The participants come from different churches and various regions, but all require referral letters from their pastors. With the number of people wanting to take part in the activity exceeding the spots available, Father Kong adopted an interview process to select participants.

“When interviewing people, I consider how much one is prepared for marriage,” Kong said.

He recently shared his matchmaking expertise with other churches seeking to embrace such a program.

“There are lots and lots of church members who look for this kind of event. They want to meet like-minded people of the same faith. But there is a risk to meeting someone in the same church because it could be disastrous after a break-up,” Kong said.

Some churches provide matchmaking services for specific groups of singles. Ezer Church in Guro District provides one-on-one dating programs for widowers or divorcees with a membership fee of 300,000 won.

“I lost my wife a few years ago and went through a very hard time. I didn’t want to meet anyone back then, but now I want to have a new partner,” said Son Seong-ki, who is in his early 50s.

“I think I can meet someone outside of church. But I feel people in the secular world are too obsessed with wealth rather than a happy life,” Son said.


Top: A church promotes its year-end dating event for church members. Above: A promotional leaflet of Samil Church that fueled concerns that dating programs can be used to lure in more followers.

Rising concerns

While matchmaking events organized by religious institutions are flourishing, some observers in and outside of churches and temples express concerns regarding whether that is the role religious institutions should be playing.

“I think the idea of a church or temple as a matchmaker is drifting into dangerous territory. The primary task of religious institutions is to serve God or spiritual practices. But if they hold programs like this, they can be distracted,” said Kim Mi-young, a 27-year-old atheist.

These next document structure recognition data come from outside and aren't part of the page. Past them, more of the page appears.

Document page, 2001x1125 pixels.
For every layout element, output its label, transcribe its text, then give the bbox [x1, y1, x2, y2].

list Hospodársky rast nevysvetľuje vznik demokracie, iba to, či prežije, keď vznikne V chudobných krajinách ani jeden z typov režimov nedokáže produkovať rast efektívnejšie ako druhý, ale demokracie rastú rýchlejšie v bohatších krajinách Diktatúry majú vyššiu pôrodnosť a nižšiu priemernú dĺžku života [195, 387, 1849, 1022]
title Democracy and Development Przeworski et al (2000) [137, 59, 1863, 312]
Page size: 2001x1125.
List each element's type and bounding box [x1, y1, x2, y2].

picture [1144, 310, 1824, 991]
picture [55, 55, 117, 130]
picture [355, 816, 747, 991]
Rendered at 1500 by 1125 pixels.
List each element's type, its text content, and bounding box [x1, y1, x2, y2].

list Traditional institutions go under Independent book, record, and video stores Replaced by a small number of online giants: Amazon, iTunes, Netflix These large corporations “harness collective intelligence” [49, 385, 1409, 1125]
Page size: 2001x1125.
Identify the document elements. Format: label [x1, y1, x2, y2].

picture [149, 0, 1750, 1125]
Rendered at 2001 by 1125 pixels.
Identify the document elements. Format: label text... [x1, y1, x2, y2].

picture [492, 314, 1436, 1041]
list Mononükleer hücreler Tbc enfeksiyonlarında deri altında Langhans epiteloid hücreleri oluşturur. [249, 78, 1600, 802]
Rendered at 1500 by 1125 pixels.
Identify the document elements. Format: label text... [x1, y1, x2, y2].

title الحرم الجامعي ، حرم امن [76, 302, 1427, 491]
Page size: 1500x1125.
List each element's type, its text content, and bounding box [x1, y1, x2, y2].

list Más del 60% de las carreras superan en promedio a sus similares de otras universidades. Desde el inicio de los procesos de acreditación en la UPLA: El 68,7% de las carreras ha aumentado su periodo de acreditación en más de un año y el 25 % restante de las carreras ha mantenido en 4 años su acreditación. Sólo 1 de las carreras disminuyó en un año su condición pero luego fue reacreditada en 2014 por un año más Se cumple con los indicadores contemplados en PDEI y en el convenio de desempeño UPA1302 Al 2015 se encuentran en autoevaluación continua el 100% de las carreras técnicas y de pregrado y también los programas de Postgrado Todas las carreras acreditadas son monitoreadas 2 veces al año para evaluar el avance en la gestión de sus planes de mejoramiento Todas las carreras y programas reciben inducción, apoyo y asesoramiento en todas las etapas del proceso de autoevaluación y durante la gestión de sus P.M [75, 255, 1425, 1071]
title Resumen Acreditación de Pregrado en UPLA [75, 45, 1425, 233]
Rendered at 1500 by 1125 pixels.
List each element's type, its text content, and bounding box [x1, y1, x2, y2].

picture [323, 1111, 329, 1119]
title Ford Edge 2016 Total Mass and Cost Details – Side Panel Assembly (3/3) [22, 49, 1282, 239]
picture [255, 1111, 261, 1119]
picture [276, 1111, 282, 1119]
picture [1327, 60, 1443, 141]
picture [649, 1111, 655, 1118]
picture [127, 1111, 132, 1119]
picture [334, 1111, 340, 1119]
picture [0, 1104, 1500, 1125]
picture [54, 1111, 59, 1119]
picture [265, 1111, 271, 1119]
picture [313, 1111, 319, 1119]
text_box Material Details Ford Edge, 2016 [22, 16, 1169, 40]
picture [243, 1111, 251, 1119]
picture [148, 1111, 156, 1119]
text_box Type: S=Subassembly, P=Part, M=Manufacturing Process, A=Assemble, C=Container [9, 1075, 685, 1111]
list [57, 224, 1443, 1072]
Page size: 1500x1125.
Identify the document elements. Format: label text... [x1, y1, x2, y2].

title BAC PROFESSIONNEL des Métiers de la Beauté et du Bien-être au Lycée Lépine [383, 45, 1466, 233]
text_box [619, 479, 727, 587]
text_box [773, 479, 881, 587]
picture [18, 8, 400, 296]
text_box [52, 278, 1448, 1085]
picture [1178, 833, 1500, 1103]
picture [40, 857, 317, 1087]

Others make the case that matchmaking events can send a wrong message to the faithful.

“I think the church has an extremely critical role to play in building partnerships by providing a potentially positive environment that will allow Christian singles to meet one another. To go beyond that, however, may be misleading,” said Park Jung-ho, a 28-year-old Christian.

“If the church were to actively and directly provide a matchmaking service, then it is implicitly sending the message to singles that the status of being married is more valuable or that’s something to pursue. It would disturb people who are entirely okay being single,” he said.

A leaflet of the Samil Church in northern Seoul stoked these concerns. On the front of the flyer, which is meant to attract more church members, it reads, “Do you have a girlfriend? Would you like to go on a blind date?” A similar version for women asks, “Do you have a boyfriend?”

Inside the leaflet are profiles of good-looking female church members.

The church suffered backlash over the controversial promotion and issued an apology on its Web site, saying that “the intention was to let people know that there are a host of people of different types, but that the most important relationship in life is your relationship with God.”

“I know most churches have good intentions. But the idea of matching single believers may bring an undesirable result and distract the holy places,” said Park Jung-ho.